Unter anderem vernimmt man derzeit aus unterschiedlichen Parteizentralen das Anliegen, diverse Gewerbe, nach dem Vorbild anderer Länder, in freie Gewerbe umzuwandeln – darunter auch die Friseurbranche. Das würde in Zukunft auf den ersten Blick viele Formalien ersparen, aber wollen wir das wirklich? Hier lohnt es sich genauer hinzuschauen!

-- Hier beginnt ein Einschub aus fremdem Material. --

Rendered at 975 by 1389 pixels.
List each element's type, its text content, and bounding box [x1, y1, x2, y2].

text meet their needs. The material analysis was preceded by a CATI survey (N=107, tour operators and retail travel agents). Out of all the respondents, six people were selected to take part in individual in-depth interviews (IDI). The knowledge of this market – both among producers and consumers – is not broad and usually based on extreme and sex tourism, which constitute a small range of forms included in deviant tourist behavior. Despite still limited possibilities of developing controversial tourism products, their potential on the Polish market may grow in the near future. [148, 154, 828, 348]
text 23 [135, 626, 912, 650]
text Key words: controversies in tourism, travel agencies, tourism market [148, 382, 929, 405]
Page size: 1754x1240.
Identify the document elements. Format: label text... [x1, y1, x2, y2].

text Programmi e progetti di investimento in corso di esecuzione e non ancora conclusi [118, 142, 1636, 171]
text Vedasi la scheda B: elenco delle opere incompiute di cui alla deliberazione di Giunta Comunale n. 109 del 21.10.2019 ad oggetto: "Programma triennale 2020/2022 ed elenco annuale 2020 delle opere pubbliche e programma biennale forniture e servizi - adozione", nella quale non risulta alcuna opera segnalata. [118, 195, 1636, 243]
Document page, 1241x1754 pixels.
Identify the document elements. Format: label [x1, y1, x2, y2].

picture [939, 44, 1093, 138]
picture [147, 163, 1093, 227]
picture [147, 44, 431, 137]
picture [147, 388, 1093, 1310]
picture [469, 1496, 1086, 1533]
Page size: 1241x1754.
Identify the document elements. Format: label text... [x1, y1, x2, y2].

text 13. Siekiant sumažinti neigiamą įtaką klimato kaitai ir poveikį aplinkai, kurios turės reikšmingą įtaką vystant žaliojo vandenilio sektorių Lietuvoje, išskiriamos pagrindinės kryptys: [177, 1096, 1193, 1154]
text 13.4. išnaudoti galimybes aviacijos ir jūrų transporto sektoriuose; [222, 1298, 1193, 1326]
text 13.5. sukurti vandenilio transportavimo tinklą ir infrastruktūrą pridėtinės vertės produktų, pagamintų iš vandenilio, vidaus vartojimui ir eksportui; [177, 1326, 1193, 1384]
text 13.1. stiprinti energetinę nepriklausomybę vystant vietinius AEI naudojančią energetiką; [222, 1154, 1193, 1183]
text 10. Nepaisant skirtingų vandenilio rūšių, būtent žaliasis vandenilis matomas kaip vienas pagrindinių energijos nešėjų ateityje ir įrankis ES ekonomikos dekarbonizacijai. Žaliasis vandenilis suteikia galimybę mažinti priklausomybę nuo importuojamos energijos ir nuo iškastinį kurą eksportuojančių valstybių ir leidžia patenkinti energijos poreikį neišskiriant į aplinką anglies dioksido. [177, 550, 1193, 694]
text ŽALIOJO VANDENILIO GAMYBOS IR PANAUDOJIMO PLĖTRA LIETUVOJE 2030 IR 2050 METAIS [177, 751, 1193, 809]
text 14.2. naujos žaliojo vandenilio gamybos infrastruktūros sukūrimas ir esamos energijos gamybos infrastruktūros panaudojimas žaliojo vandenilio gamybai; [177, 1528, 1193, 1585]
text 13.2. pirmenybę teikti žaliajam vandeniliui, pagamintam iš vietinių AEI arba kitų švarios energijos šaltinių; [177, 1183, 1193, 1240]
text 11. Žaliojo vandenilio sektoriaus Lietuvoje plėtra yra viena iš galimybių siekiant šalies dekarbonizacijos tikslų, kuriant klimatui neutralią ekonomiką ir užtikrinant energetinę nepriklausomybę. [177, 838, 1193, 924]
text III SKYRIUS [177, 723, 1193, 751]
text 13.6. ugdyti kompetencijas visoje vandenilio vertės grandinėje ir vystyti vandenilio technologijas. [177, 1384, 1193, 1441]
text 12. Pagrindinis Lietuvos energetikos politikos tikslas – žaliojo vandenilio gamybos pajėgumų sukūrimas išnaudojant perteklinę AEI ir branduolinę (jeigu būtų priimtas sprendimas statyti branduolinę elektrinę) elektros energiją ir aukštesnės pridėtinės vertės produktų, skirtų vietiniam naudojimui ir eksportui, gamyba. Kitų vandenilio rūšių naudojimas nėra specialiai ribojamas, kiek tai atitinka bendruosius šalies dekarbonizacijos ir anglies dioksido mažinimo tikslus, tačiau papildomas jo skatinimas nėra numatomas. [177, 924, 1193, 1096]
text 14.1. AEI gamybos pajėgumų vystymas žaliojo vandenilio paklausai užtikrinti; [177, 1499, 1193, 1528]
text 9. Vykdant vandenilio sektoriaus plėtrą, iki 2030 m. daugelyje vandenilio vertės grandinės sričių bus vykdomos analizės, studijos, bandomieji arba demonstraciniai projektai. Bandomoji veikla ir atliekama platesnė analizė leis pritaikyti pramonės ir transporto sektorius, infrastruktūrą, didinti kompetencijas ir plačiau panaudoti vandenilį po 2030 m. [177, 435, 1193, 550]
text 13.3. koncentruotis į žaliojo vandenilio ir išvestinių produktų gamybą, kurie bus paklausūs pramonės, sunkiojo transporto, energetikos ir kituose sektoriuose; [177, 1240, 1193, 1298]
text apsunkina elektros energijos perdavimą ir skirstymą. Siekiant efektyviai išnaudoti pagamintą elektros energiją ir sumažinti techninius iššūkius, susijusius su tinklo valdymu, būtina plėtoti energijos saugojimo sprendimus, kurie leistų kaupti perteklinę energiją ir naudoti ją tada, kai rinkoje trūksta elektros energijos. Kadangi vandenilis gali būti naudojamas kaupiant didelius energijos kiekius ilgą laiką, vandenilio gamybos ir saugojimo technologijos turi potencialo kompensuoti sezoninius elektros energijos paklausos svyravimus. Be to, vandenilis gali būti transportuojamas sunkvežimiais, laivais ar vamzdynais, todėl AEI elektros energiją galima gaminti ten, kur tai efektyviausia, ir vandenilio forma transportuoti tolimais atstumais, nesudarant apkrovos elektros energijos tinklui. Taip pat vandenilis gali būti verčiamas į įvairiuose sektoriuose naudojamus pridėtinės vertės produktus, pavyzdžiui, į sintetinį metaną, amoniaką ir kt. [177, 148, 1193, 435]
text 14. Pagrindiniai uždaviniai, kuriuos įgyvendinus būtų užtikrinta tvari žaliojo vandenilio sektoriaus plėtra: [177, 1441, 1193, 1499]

Zunächst stellt sich die Frage: „reglementiert“ oder „frei“, was bedeutet das überhaupt? Seit wir denken können ist das traditionelle Friseurwesen ein reglementiertes Gewerbe. Die Wandlung zum freien Gewerbe würde eben genau das heißen: weniger Regeln und weniger Bürokratie als bisher. Aber was sich zunächst so gut anhört, bringt einige gravierende Auswirkungen mit sich, die wir uns bewusst machen sollten. Ein Blick in die Gewerbeordnung hilft! Diese unterscheidet in Österreich grundsätzlich zwischen den beiden Gewerbearten, die in einer bundeseinheitlichen Liste festgelegt sind. Kurz gesagt: um ein reglementiertes Gewerbe betreiben zu dürfen, muss man allgemeinen Bedingungen erfüllen und einen zusätzlichen Befähigungsnachweis, wie zum Beispiel den Meisterbrief, vorweisen können. Für freie Gewerbe, wie zum Beispiel Berufsfotografen, Werbegrafiker oder PR-Berater, entfällt diese Vorgabe, sobald die generellen Voraussetzungen erfüllt sind.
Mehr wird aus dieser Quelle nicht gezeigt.